And that bothers me. People aren’t getting angry with me, or disagreeing with my work, because they fail to understand the message I am trying to communicate. The consensus among Youtube commenters isn’t that I am a poet writing about stuttering, but that I am a poet despite stuttering. My work is presented as demonstrative of strength and perseverance in a way I really don’t believe is warranted.
The term “inspiration porn” refers to this extremely common response to disabled self-expression, in which stories of disabled people excelling in sports, art, or even just performing daily tasks, are marketed for the consumption of the non-disabled. This rhetoric - that it’s inspiring to watch someone overcome hardship - is incredibly infantilizing and reinforces the essentialist notion of the disabled as irreparably different.

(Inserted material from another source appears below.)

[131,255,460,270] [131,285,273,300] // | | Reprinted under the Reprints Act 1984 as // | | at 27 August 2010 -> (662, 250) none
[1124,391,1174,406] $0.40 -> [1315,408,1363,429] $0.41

Watching the work I intend to be angry and radical used in this way is frustrating, to say the least. Some incredible conversations within the speech community have come from this video, but it’s also tagged as “daily motivation” on diet and exercise websites alongside such gems as, “This man has no arms, no legs, and an amazing attitude!” Recently, I was compared to a dancer with lower limb difference. As in: “Look at the speaker with the broken voice! Look at the dancer with the broken body! Gee, it’s just so inspiring!”

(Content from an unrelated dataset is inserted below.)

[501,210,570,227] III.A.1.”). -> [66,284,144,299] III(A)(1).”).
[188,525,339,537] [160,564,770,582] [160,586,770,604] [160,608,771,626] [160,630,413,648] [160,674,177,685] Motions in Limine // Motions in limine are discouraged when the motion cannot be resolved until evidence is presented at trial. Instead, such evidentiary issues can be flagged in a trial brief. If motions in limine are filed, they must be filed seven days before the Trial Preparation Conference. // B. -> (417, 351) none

When Honest Speech was posted to Upworthy, we submitted the contact info for Did I Stutter to be linked under the video. If you look closely, the post also links the National Stuttering Association. This isn’t information we asked to be posted nor were we consulted on it. On the surface, it seems like a simple choice to reference the largest national group relating to stuttering. And while our work aligns with the NSA in some ways, conflating the two because they have stuttering in common fails to recognize that our message and mission are nuanced. It fails to recognize that we, as stutterers, have something specific to say. The simple fact that we are speaking while stuttering isn’t the point.
I don’t know how to respond to these people. I want to be angry with them, to explain why their well-intended comments are offensive. I want to re-assert my control. But that works a lot better online than it does in the workplace, the classroom, or while crossing the street. I appreciate the irony here, that a poem I wrote to celebrate my difference is being used to further oppress disabled voices.
When I choose to use this poem in competition, I’m not seeking pity from the judges. I didn’t write it because I thought it would score well. I wrote it because I own a marginalized voice. I wrote it for the kids who have been taught that there are parts of themselves best kept hidden. I continue to perform it because it is an authentic expression of my experience in reclaiming dysfluency.
In performance, I can’t control the way an audience interprets my work, but I can choose the way I present myself. Which is to say, I will always be angry. I will always be proud. I will always be honest.